Instructions to follow: Please keep to the lines below from the one with "right elbow: (747, 587)" through the one with "left eye: (889, 283)", and restate them word for word, ends included.

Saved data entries
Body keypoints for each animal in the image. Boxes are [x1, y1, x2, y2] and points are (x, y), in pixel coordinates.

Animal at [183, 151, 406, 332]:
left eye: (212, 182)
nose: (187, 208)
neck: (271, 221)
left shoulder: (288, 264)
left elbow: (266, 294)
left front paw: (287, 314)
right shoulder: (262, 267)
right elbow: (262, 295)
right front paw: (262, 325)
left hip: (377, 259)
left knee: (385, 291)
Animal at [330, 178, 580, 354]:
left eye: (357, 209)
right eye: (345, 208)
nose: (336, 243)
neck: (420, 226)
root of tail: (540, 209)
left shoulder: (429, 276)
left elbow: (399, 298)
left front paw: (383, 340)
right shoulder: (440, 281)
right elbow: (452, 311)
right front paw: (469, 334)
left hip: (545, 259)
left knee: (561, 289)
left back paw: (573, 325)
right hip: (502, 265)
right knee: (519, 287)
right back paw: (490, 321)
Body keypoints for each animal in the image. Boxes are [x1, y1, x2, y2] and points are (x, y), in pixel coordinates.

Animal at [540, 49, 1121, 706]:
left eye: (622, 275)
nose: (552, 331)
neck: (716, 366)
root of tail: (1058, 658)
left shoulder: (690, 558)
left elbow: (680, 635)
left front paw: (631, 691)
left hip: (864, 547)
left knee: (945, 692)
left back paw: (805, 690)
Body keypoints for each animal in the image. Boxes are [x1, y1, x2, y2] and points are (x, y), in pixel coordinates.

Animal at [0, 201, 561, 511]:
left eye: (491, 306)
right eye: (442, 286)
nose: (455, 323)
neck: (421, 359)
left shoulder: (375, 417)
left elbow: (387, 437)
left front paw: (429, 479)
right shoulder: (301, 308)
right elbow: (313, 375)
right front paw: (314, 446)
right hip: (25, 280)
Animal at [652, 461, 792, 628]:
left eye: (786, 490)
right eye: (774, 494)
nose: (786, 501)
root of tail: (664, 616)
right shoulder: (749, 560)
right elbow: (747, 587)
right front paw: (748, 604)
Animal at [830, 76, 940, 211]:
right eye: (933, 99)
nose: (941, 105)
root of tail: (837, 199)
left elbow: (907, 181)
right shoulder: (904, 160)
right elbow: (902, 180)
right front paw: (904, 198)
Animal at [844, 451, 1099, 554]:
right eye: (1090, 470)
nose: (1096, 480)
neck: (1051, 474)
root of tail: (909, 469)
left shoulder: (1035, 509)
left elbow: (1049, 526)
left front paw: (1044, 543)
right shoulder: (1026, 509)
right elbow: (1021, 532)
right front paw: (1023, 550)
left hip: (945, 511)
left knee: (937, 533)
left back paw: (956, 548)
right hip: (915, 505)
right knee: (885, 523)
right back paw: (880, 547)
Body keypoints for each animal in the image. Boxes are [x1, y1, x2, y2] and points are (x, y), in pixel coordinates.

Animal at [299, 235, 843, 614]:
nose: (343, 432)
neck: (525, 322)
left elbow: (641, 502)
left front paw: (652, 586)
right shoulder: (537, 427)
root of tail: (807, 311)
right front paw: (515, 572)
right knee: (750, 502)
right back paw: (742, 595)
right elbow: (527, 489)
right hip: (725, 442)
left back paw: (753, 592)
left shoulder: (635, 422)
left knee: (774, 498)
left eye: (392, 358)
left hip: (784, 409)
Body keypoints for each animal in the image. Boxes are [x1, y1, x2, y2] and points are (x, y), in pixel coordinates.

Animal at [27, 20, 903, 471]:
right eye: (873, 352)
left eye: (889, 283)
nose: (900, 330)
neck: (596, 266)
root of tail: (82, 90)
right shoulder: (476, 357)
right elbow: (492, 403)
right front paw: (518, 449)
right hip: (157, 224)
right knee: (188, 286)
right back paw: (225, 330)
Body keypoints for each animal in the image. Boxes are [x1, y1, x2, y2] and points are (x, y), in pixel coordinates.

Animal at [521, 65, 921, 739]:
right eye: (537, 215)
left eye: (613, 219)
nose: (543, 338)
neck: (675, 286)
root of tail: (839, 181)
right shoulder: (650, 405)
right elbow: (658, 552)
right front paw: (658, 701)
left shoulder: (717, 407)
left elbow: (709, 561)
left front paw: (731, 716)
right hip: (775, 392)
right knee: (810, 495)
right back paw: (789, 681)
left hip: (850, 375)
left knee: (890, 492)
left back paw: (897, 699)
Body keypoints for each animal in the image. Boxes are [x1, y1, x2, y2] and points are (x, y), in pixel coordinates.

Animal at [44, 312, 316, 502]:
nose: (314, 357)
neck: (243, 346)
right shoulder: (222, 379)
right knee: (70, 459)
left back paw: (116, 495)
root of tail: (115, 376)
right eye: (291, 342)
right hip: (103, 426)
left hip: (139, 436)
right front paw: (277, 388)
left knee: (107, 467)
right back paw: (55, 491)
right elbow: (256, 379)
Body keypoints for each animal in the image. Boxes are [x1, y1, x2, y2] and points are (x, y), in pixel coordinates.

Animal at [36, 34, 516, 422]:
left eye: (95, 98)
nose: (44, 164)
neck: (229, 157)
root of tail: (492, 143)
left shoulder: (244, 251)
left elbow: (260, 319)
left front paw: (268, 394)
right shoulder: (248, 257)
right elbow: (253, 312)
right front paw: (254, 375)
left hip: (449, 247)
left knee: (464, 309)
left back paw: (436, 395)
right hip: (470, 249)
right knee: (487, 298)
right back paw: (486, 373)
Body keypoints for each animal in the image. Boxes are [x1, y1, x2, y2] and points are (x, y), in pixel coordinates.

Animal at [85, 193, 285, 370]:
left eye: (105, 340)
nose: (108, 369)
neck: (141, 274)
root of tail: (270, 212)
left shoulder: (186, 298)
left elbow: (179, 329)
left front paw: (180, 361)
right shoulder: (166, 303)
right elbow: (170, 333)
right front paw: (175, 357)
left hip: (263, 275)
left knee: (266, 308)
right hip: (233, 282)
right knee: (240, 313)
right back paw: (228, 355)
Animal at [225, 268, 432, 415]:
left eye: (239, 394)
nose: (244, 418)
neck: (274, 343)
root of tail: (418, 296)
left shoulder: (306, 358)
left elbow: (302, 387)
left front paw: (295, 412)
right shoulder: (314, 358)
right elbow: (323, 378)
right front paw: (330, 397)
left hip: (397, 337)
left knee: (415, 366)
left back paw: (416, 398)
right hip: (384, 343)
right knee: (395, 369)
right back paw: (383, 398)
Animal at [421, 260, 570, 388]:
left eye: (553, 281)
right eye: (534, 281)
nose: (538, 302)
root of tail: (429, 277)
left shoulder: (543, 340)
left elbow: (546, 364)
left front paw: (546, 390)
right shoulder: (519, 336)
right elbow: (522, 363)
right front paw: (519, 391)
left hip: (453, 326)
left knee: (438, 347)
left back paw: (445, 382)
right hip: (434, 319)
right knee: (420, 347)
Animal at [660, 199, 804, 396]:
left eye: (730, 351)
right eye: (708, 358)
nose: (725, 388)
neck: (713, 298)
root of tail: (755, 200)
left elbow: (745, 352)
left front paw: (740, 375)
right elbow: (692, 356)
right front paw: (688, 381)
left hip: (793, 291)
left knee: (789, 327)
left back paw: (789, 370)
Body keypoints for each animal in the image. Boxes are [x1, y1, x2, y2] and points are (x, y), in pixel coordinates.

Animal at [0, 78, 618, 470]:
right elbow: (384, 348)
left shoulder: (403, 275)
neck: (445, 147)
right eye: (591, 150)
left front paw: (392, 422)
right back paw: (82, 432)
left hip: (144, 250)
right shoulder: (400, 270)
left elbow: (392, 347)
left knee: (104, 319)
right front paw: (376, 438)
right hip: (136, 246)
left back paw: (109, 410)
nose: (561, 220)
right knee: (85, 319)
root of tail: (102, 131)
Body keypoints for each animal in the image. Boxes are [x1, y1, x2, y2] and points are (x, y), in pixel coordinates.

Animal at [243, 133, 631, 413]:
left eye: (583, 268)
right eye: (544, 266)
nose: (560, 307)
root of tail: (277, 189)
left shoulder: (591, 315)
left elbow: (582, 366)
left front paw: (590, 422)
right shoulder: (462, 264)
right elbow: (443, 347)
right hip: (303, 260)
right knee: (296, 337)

Answer to the exercise:
right elbow: (747, 587)
right front paw: (748, 604)
Animal at [830, 76, 940, 211]:
right eye: (933, 99)
nose: (941, 105)
root of tail: (837, 199)
left elbow: (907, 181)
right shoulder: (904, 160)
right elbow: (902, 180)
right front paw: (904, 198)
Animal at [844, 451, 1099, 554]:
right eye: (1090, 470)
nose: (1096, 480)
neck: (1051, 474)
root of tail: (909, 469)
left shoulder: (1035, 509)
left elbow: (1049, 526)
left front paw: (1044, 543)
right shoulder: (1026, 509)
right elbow: (1021, 532)
right front paw: (1023, 550)
left hip: (945, 511)
left knee: (937, 533)
left back paw: (956, 548)
right hip: (915, 505)
right knee: (885, 523)
right back paw: (880, 547)
Body keypoints for each animal in the image. Boxes are [x1, y1, x2, y2] and points are (x, y), in pixel coordinates.

Animal at [299, 235, 843, 614]:
nose: (343, 432)
neck: (525, 322)
left elbow: (641, 502)
left front paw: (652, 586)
right shoulder: (537, 427)
root of tail: (807, 311)
right front paw: (515, 572)
right knee: (750, 502)
right back paw: (742, 595)
right elbow: (527, 489)
right hip: (725, 442)
left back paw: (753, 592)
left shoulder: (635, 422)
left knee: (774, 498)
left eye: (392, 358)
left hip: (784, 409)
Body keypoints for each animal in the image. Boxes are [x1, y1, x2, y2] and points are (x, y), in pixel coordinates.

Animal at [27, 20, 903, 471]:
right eye: (873, 352)
left eye: (889, 283)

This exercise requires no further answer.